The problem, however, is Perkins' acting - namely, that she doesn't bother attempting any. Every one of her lines is delivered with exactly the same sardonic deadpan the comedian usually reserves for panel shows, interviews and TV bake-offs.

Which would be boring but bearable if Heading Out didn't harbour ambitions to belong to that trickiest of genres, the romantic comedy. Perkins' flirtatious banter requires a nuanced performance to steer a course between arch and embarrassing. Nicola Walker, totally wasted in an undemanding best friend role, would have done it brilliantly.

Harry Venning, The Stage, 1st March 2013

TV Review: Heading Out (BBC2)

It remains to be seen if Heading Out can move away from some of the awkwardness and slightly low-budget feel that are its only real flaws.

Hilary Wardle, TV Jam, 28th February 2013

I'm sure that her agent might see things differently, but I've rather felt that Sue Perkins hadn't been doing herself any favours by positioning herself as the female Stephen Fry. Quite apart from it being annoying to find her popping up on TV three or four times a week on any show that asked, it seemed like a dilution of a genuine talent.
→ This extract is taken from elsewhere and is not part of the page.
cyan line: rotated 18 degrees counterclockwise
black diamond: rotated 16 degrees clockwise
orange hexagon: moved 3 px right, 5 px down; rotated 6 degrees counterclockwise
So it's a relief to find her back on form and returning to her core business in her new sitcom, Heading Out (BBC2), in which she plays a gay vet who is about to turn 40 and is terrified of coming out to her parents.

There were a few rather flabby moments in the middle - almost as if Perkins had lost her nerve and thought middle England couldn't stomach a lesbian sitcom without a Benny Hill-style netball scene along with a crap 70s muzak soundtrack - but the start and the end were sharp and often extremely funny. If Perkins can keep the gags coming then this sitcom definitely has legs. More than can be said for Mosley, the dead cat, who came dangerously close to stealing the show.

John Crace, The Guardian, 27th February 2013

Heading Out is a step in the right direction

In her new sitcom Heading Out, Sue Perkins gives us a new gay role model. But the show's underlying message is a universal one.

Sophie Wilkinson, The Guardian, 27th February 2013

Heading Out saw Sue Perkins provide the only laughs

Heading Out's premise was difficult to buy into, but Sue Perkins saved the day with her brilliant delivery.

Keith Watson, Metro, 27th February 2013

Last night's viewing - Heading Out, BBC2

First impressions weren't bad, though there may be people who don't feel quite the same way about the boldness of introducing your new series with a joke about feline euthanasia.